Childbirth is an exciting and terrifying prospect. For each of my three pregnancies, as my stomach grew larger, so did my anxiety and dread about the birth itself. Just as the marriage is more important than the wedding, the baby is more important than the birth. Yet at the same time, when you hit 8 months or so, it sinks in anew that if you want to meet that baby, you’re going to have to give birth.
I decided early on that I wanted to have a natural childbirth if possible. I had read Naomi Wolf’s Misconceptions, the story of her two traumatic birth experiences and the sad state of childbirth practices in the United States compared to the rest of the developed world (much higher rates of cesarean sections and even maternal mortality), and Ina May Gaskin’s stories of natural and even joyful births on her midwifery farm.
In nothing I read about natural childbirth was any Christian imagery or ideology mentioned. It seemed to be the assumption that natural childbirth went hand in hand with goddess imagery that at times made me very uncomfortable.

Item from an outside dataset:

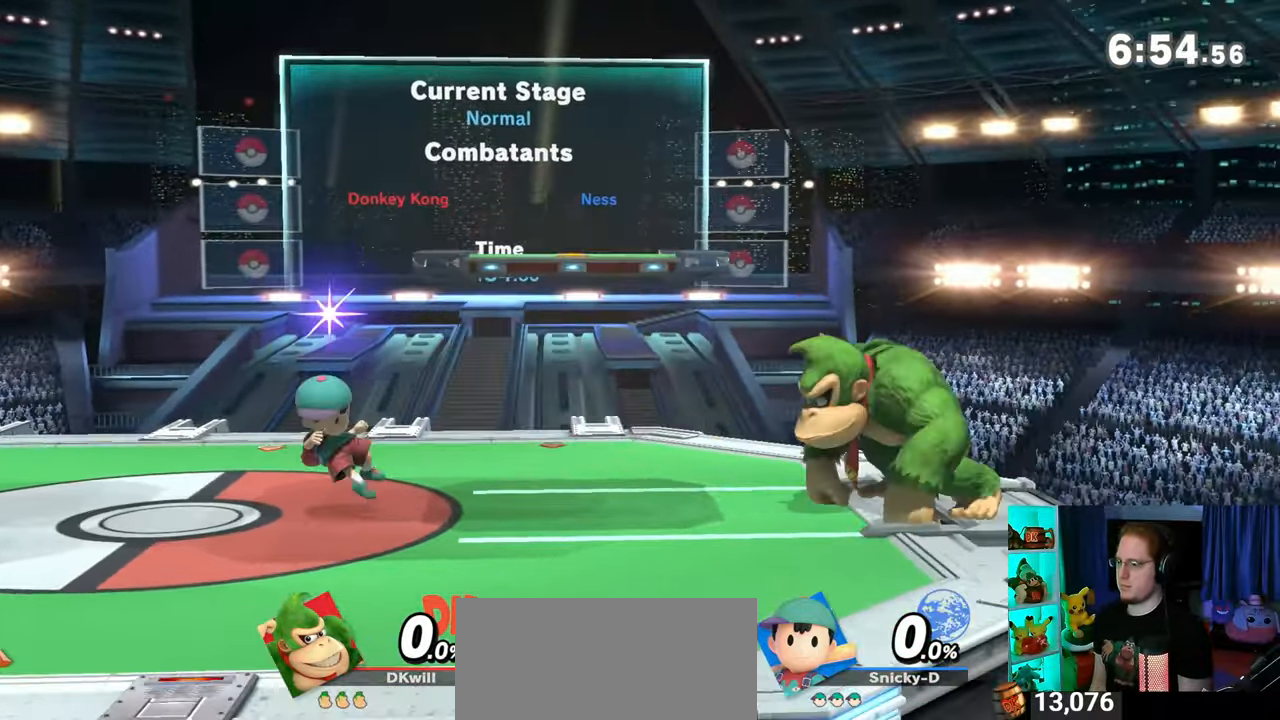
{"buttons": [], "left_stick": "left", "right_stick": "center", "events": [[67, "right_stick", "center"], [133, "Y", "down"], [450, "Y", "up"]]}
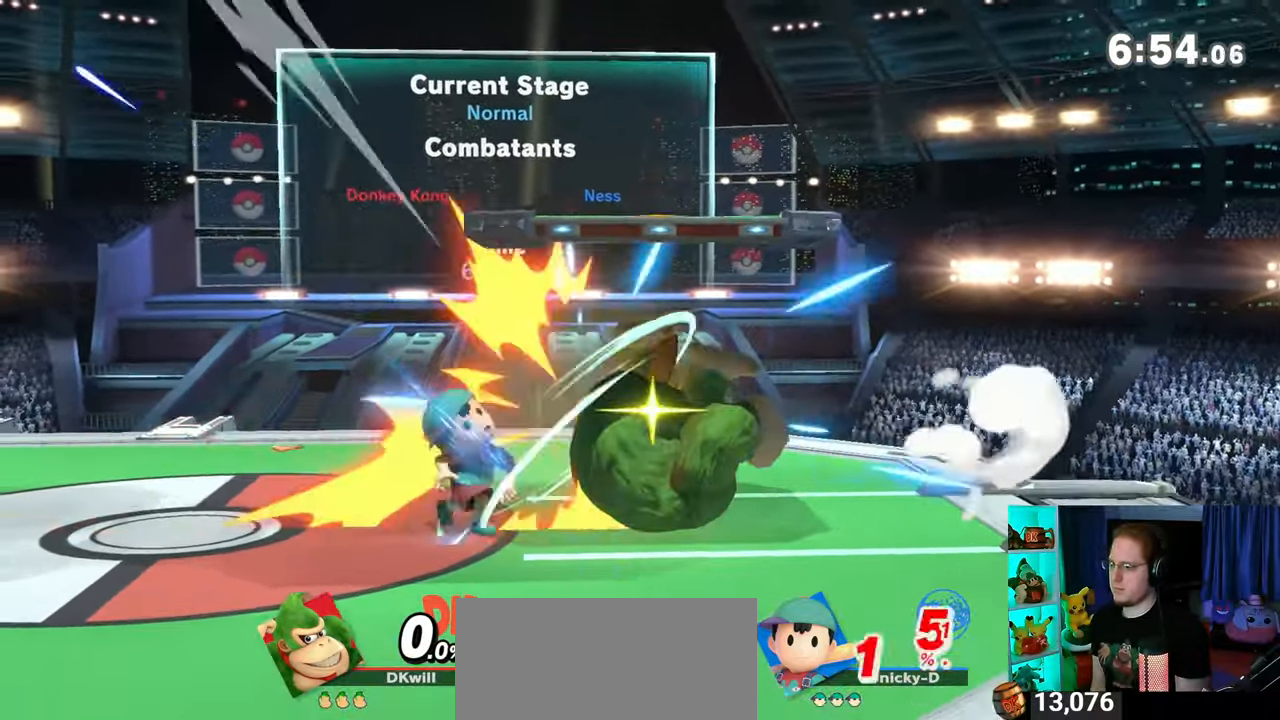
{"buttons": [], "left_stick": "center", "right_stick": "center", "events": [[350, "left_stick", "right"], [450, "left_stick", "center"]]}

I wanted to have a natural childbirth because it seemed to be better for the baby and less likely to lead to cesarean section or other complications and also because, I’ll be honest, I’m stubborn and I wanted to prove I could do it.
I was lucky enough to be able to have all three of my children without medication, not because of my terrific stamina or courage but mainly because I was able to delay going to the hospital long enough for all three children that by the time we got there, things were so far along that interventions seemed unnecessary to everyone. (Truly, it’s not a bad strategy, although a little stressful for Dad.)

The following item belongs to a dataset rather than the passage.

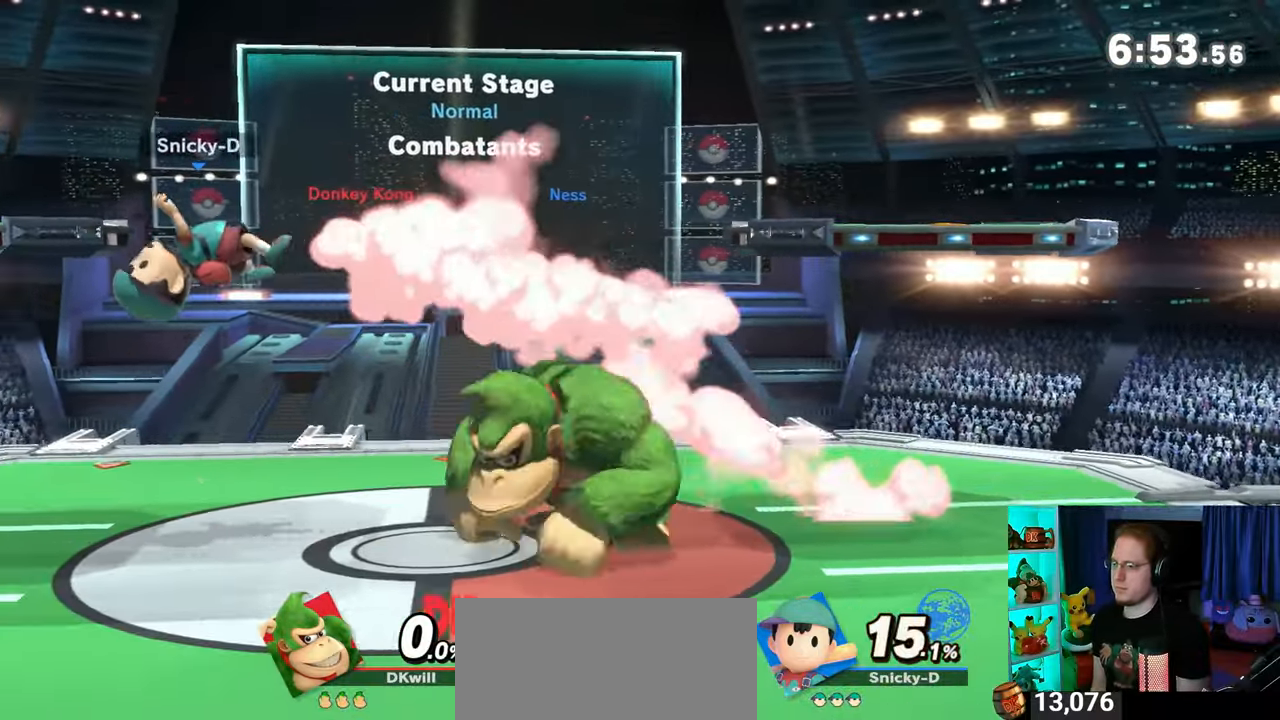
{"buttons": ["Y"], "left_stick": "left", "right_stick": "center", "events": [[100, "left_stick", "left"], [283, "right_stick", "left"], [350, "right_stick", "center"], [450, "Y", "down"]]}
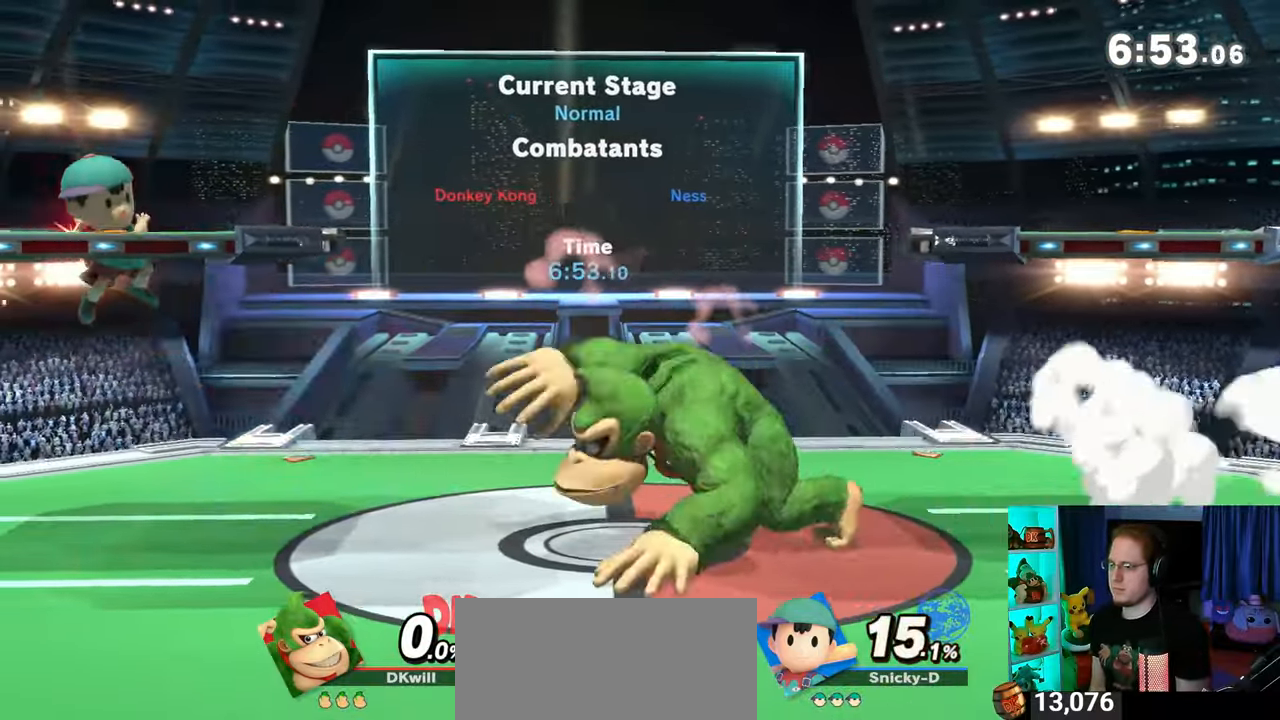
{"buttons": [], "left_stick": "up-right", "right_stick": "center", "events": [[100, "Y", "up"], [233, "left_stick", "down"], [383, "left_stick", "right"], [417, "Y", "down"], [483, "Y", "up"], [483, "left_stick", "up-right"]]}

My births weren’t traumatic like Naomi Wolf’s or those of many of my friends who struggled through complications and emergency surgeries, and the techniques I learned in my Hypnobirthing classes worked reasonably well, yet I would have liked to have had a more Christian framework in which to place them. I felt very close to God in the awe and gratitude and joy I experienced when I held my new babies, the most precious gifts I have ever received, but throughout my labors my prayers were more about survival than about focusing on the spiritual aspects of the labor process.
If only I’d had Aubry G. Smith’s book, Holy Labor. Smith, a doula, marries the natural childbirth movement to Christian theology.
First, Smith takes hard aim at the widely-held idea that pain in childbirth is inevitable because of “the curse” of Genesis 3:16a, translated in NRSV as “To the woman he said, ‘I will greatly increase your pangs in childbearing; in pain you shall bring forth children.'” Smith points out that God only “curses” the serpent, by removing the serpent from God’s presence. Neither the man nor the woman is “cursed.” She further argues that the first phrase is likely about the anxiety and worry many women go through around conception rather than childbirth itself, and that the second phrase is less about physical pain than hard work, similar to the “toil” a few verses later with which the man will now farm the land. She suggests, “I will increase your anguish in conception and childbirth, and with strenuous labor you will give birth to children” (pp. 23-4) as a more accurate translation.
Although Smith is very supportive of natural childbirth techniques, she also demonstrates empathy for those who make other birthing choices or who, like Wolf, just aren’t able to have the type of births for which they hope and plan. She points out the many times in the Bible that birth is used as a metaphor for our entry in the Christian life, a metaphor that redeems all birth stories, no matter how traumatic or un-goddess-like they are. Every birth reminds us of the hope we have through our new life in Jesus. Through birth, we are able to work alongside God to bring new life to the world, a process that can be filled with suffering and joy in equal measure.
Smith also describes the limitations of the goddess imagery so common in natural childbirth narratives. It’s hard to feel like a goddess when the reality is your body is exhausted and feels like it’s breaking down or if something goes wrong and you’re not able to have the birth for which you hoped. And I recognize myself in her words about why she wanted to have a natural childbirth: “I wanted to be a superior mother. I wanted to be someone who could handle the ‘most painful thing in the world’ and then display my birth story as some sort of a victor’s trophy. I also thought God would be more pleased with me if I did things ‘his way,’ so I was determined to earn his love and approval by avoiding an epidural. Being in a lot of pain seemed more spiritual” (p. 125). Ouch, but true.
Instead of thinking about childbirth as a spiritual trophy to prove our worthiness, Smith suggests various spiritual disciplines at the end of each chapter to help both expectant and new mothers focus their hearts on God.
And in the end, she offers these sage words: “I think Jesus is much less concerned with whether women have epidurals, elective C-sections, or orgasmic deliveries in the woods than he is with the hearts of the women giving birth” (p. 128).
Most importantly, her words help to redeem childbirth as spiritually meaningful rather than inevitably painful.
This book will appeal to expectant mothers but also women who hope to become pregnant or have already had children and are looking for a Christian framework of redemption for their childbirth experiences, whether positive or traumatic.